His sister’s fingertips touched his cheek. ‘No,’ she said, her eyes brimming with tears. ‘Please don’t show me that face again. Not the revenge. There is no end to that, Eristede. It goes on and on and on and it will consume you. There will be nothing left.’

Kell felt hollow inside, an empty vessel. ‘There’s nothing now,’ he said. ‘You took it all when you broke away. The last connection I had.’ He looked down at his hands. ‘This is all I have left.’

Jenniker shook her head. ‘You’re wrong. And so was I. I let you go that night. I should have made you stay. We could have lived another life. Instead we doomed ourselves.’

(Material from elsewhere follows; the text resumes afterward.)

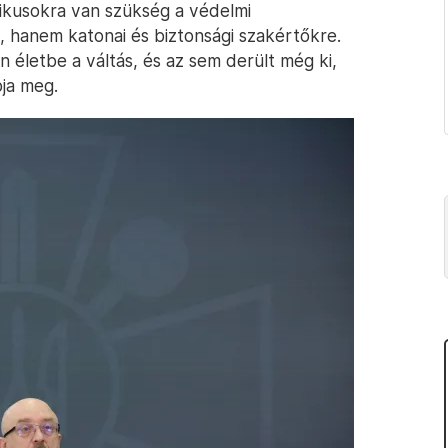
tikusokra van szükség a védelmi
n, hanem katonai és biztonsági szakértőkre.
n életbe a váltás, és az sem derült még ki,
ja meg.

She was fading now, and he could see it. A surge of raw panic washed over him. His sister was going to die and there was nothing he could do to stop it.

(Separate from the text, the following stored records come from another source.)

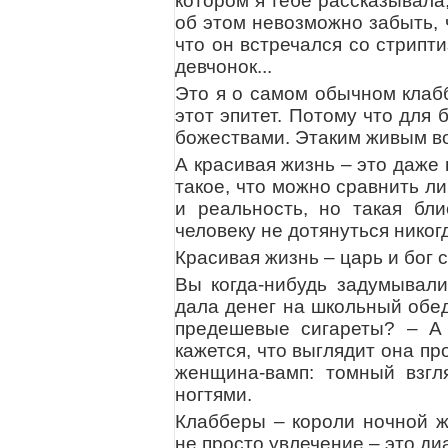
котором я тебе рассказывала
об этом невозможно забыть, ч
что он встречался со стрипт
девчонок...
Это я о самом обычном клабб
этот эпитет. Потому что для
божествами. Этаким живым в
А красивая жизнь – это даже
такое, что можно сравнить л
и реальность, но такая бл
человеку не дотянуться никог
Красивая жизнь – царь и бог
Вы когда-нибудь задумывали
дала денег на школьный обед
предешевые сигареты? – А 
кажется, что выглядит она пр
женщина-вамп: томный взгл
ногтями.
Клабберы – короли ночной ж
не просто увлечение – это ди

‘Listen to me,’ she said. ‘He is watching. The God-Emperor waits for me.’

‘I don’t–’

‘Hush.’ She put a finger on his lips, trembling with her agony. ‘One day.’ Jenniker pressed something into his palm and closed his fingers over it. ‘Save His life, Eristede. He will draw me to His right hand, to be with mother and father. I’ll wait for you there. We will wait for you.’

‘Jenniker…’ He tried to find the right words to say to her. To ask her to forgive him. To understand; but her eyes were all the answer he needed. He saw such certainty there, such absence of doubt.

With difficulty she pulled a slim toxin corde from her pocket. ‘Do this, my brother,’ she told him, her pain rising. ‘But not for revenge. For the God-Emperor.’

Before he could stop her, she touched the tip of the needle-like weapon to her palm and pierced the flesh. Kell cried out as her eyes fluttered closed, and she became slack in his hands.